SOURCE EXTRACT =
===

Ann Arbor's dilemma: Spend money on public art or help the needy?
In these tough economic times, should Ann Arbor continue to spend hundreds of thousands of dollars on public art while some city residents are struggling to find food and shelter?
"I'm wrestling with it," said City Council Member Christopher Taylor, D-3rd Ward. "The juxtaposition of a proposed material spend on art in these difficult times raises questions in the community as to whether this is a proper allocation of our resources."
Taylor sought feedback on the city's dilemma in an e-mail sent out to his constituents Monday night.
"Should Ann Arbor spend money that it has been saving in its Public Art Fund on public art, or should it spend that money instead on human services?" he asked
Taylor said he's gotten close to 100 responses so far, and a majority of them are pro-art.
The City Council passed a public art ordinance in 2007 that ensures 1 percent of monies budgeted for city developments and some other infrastructure projects be set aside to fund public art projects. By the end of this fiscal year, the Art Fund will have accumulated about $1.5 million.
The Ann Arbor Public Art Commission has recommended the City Council allocate $850,000 of that money toward an integrated water-based art installation in the lobby and courtyard of the new police-courts building on Huron and Fifth Avenue. That proposal is scheduled to come before the City Council on Dec. 7.
Taylor said some people have suggested instead of spending the money on art, the City Council ought to amend the public art ordinance and spend the money this winter on human services such as food and shelter for the homeless.
"A supporter of this position might argue simply that in desperate times such as these, it is irresponsible to fund art when people are suffering," Taylor wrote in his e-mail. "If we amend the public art ordinance to reallocate the art monies to human services, we will be able to provide comfort and security to scores, if not hundreds, of persons during the dead of winter in bleak economic times."

===

Extracted page text data =

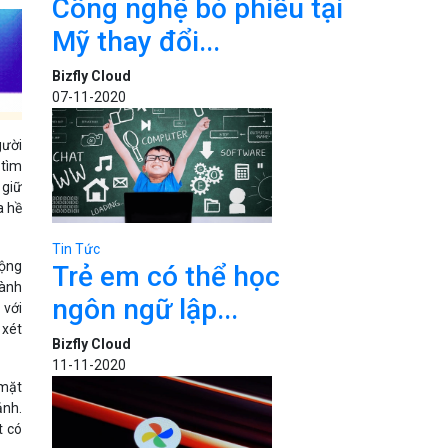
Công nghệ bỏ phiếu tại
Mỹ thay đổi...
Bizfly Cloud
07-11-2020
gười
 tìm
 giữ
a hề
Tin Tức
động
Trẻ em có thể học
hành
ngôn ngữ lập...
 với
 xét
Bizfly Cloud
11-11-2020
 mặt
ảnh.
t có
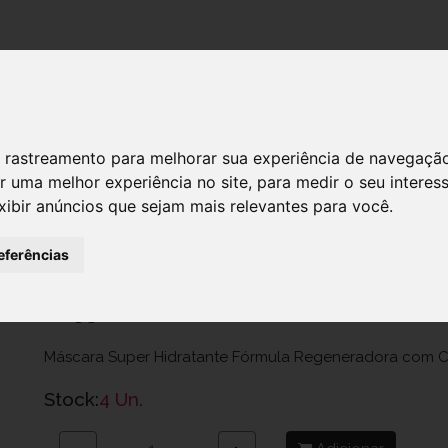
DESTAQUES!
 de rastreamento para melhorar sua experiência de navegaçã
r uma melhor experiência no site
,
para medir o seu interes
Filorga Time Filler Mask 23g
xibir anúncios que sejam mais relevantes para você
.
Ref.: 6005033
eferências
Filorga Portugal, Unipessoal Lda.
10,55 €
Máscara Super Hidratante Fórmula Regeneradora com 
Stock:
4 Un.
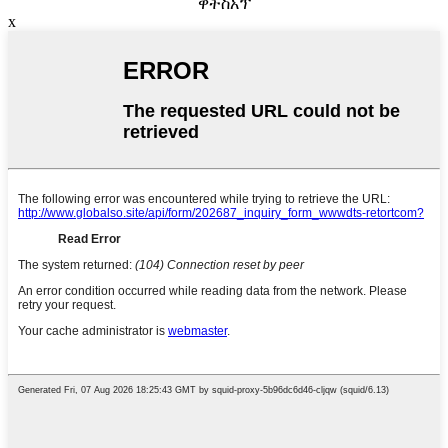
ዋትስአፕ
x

===

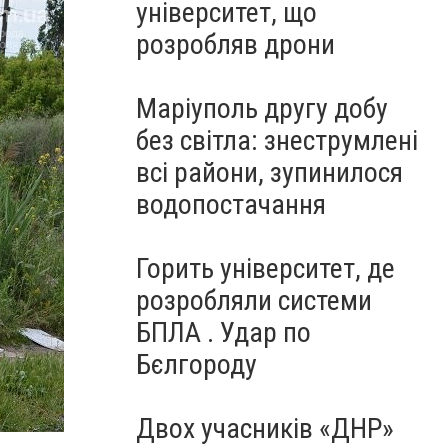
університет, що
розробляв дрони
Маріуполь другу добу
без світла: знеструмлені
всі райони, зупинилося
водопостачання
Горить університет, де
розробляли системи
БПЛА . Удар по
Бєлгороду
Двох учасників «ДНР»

===

TASKS AND EXERCISES =
1. In the article on Ann Arbor's public art dilemma, about how much will the Art Fund hold by the end of this fiscal year?
2. Rewrite the paragraph of the Ann Arbor public art article that begins "The Ann Arbor Public Art Commission has recommended" as a short bulleted list of its main facts.
3. Continue the article on Ann Arbor's public art dilemma, starting right after its last sentence.

ANSWERS TO THE EXERCISES =
1. About $1.5 million.

2.
- The Ann Arbor Public Art Commission has recommended that the City Council spend $850,000 from the Art Fund.
- The money would go to a water-based art installation in the lobby and courtyard of the new police-courts building on Huron and Fifth Avenue.
- The proposal is set to come before the City Council on Dec. 7.

3.
Mayor John Hieftje said today he's aware the issue is being discussed, but said it's not yet clear whether the City Council would be able to raid the Art Fund even if it wanted to. Even if it could take action to end the public art program, he said, each dollar most likely would have to return from the fund it came from, and only a small portion comes from the city's general fund.
"Government money is in all these buckets, and some of the buckets are locked up," Hieftje said. "It's not cut and dried."
In the current fiscal year, Taylor said, Ann Arbor will spend $1.27 million general fund dollars on human services in the areas of housing stability, health and well-being, economic stability, and youth success. Ann Arbor's total general fund budget is about $85 million, which includes police, fire, parks and other funds.
Just last week, the City Council approved spending an additional $159,000 from the Ann Arbor Housing Trust Fund to expand warm-bed shelters at the Delonis Center and through the Interfaith Hospitality Network this winter. In addition, the county will spend another $850,000 this year on human services.
Totaled, Taylor said, the amount spent on human services by the city and county this year will be about $2.28 million.
Taylor said if the city decides to raid the Art Fund to spend more money on human services, opponents might ask, "Should we sell parkland to pay for another homeless shelter? Should we cut the hundreds of thousands of dollars a year we spend to mow park grass to feed the hungry? Should we eliminate leaf pickup in favor of foreclosure prevention?"